Using allozymes as genetic markers, Chiappero et al (2002) estimated that the effective number of migrants (Nm) was between 2.9 and infinity for populations of C. musculinus from the Humid Pampa, with significant overall differentiation populations (θ=0.020; P<0.01). The authors did not find correlation between genetic and geographic distances, suggesting that the species has expanded its range relatively recently. In the present study, when the eight nearby populations from the endemic area of AHF were considered, a low but significant r value was obtained. Hutchison and Templeton (1999) proposed four models to summarise hypothetical relationships between geographic and genetic distances, taking into account the scattering of points in a pairwise representation.

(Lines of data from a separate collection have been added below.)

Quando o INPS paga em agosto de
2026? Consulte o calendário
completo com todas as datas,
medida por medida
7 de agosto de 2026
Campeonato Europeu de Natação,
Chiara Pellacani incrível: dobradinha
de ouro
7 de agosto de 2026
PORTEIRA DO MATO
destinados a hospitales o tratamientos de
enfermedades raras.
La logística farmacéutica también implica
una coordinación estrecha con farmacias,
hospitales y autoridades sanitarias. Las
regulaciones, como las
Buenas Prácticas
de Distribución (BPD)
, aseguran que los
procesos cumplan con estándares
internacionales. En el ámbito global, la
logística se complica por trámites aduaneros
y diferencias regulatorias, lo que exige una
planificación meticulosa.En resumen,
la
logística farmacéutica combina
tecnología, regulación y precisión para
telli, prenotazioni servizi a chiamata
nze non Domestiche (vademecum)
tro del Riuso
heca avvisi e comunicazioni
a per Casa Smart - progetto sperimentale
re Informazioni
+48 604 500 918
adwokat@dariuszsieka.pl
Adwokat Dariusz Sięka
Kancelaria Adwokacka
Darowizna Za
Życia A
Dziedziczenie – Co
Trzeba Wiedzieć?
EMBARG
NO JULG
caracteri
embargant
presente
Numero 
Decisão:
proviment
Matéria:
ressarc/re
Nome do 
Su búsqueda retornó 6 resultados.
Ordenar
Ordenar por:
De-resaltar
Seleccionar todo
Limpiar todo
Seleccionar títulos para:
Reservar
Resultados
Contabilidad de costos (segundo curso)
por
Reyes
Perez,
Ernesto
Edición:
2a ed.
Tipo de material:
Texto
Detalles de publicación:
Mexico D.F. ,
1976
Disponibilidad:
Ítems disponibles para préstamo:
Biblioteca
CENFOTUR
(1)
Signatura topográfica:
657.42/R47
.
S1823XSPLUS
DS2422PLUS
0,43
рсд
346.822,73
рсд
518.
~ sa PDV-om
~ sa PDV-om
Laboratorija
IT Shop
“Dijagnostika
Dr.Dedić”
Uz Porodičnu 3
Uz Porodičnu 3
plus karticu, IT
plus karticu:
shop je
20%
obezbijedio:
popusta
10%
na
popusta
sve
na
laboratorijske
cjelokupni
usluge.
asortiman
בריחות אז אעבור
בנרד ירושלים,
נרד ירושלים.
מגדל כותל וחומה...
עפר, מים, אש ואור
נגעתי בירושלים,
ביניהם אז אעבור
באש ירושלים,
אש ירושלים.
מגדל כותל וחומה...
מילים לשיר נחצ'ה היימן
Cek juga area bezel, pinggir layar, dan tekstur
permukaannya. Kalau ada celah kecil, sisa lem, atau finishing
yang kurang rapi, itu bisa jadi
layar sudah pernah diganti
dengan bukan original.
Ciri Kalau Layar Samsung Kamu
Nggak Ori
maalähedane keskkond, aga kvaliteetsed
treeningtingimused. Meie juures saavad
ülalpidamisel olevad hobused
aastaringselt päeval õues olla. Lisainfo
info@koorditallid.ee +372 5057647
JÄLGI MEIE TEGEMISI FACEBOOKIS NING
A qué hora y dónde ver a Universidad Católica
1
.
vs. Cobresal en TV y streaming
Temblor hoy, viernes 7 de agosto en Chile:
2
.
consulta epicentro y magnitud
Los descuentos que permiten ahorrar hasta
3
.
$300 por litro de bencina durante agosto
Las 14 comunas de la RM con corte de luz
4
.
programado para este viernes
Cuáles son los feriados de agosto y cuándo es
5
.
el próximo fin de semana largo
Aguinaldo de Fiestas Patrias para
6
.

Model IV predicts a stronger relative influence of genetic drift than gene flow at greater distances of geographic separation (as indicated by highly scattered points); gene flow would be more effective than drift between neighbouring populations (little scatter of points over shorter distances). Our results fit this model (Figure 3).

Figure 3
figure 3

Scatterplot of pairwise genetic distances vs. natural logarithm of geographic distances (in km) between close populations of Calomys musculinus from the endemic area of AHF.

The limits of the endemic area of AHF are defined by the occurrence of the disease in humans, but infected rodents have been detected beyond those limits (Enría et al, 1998). Given the predominance of current genetic drift over gene flow in reservoir populations, as indicated by the results presented here and those of previous papers (Chiappero et al, 2002; Chiappero and Gardenal, 2003), a steady and uniform expansion of the geographic range of infection by Junin virus would be unexpected. Our results support the hypothesis that focal emergence or re-emergence of the disease is likely to occur in localities where the pathogen has been detected and where habitat modifications by human activities, combined with favourable weather conditions, determine sudden increases in C. musculinus population density (Mills et al, 1992; Calderón, 2004). These would increase the probability of horizontal transmission of Junin virus.

According to de Villafañe and Bonaventura (1987), C. musculinus individuals rarely move more than 200 m, which suggests a low dispersal capacity in the species. A microgeographic-scale study using microsatellites is in progress in our laboratory with the aim of increasing our understanding of patterns of migration of the rodent, since this is one of the factors that must be considered in order to explain the expansion and changing incidence of the AHF.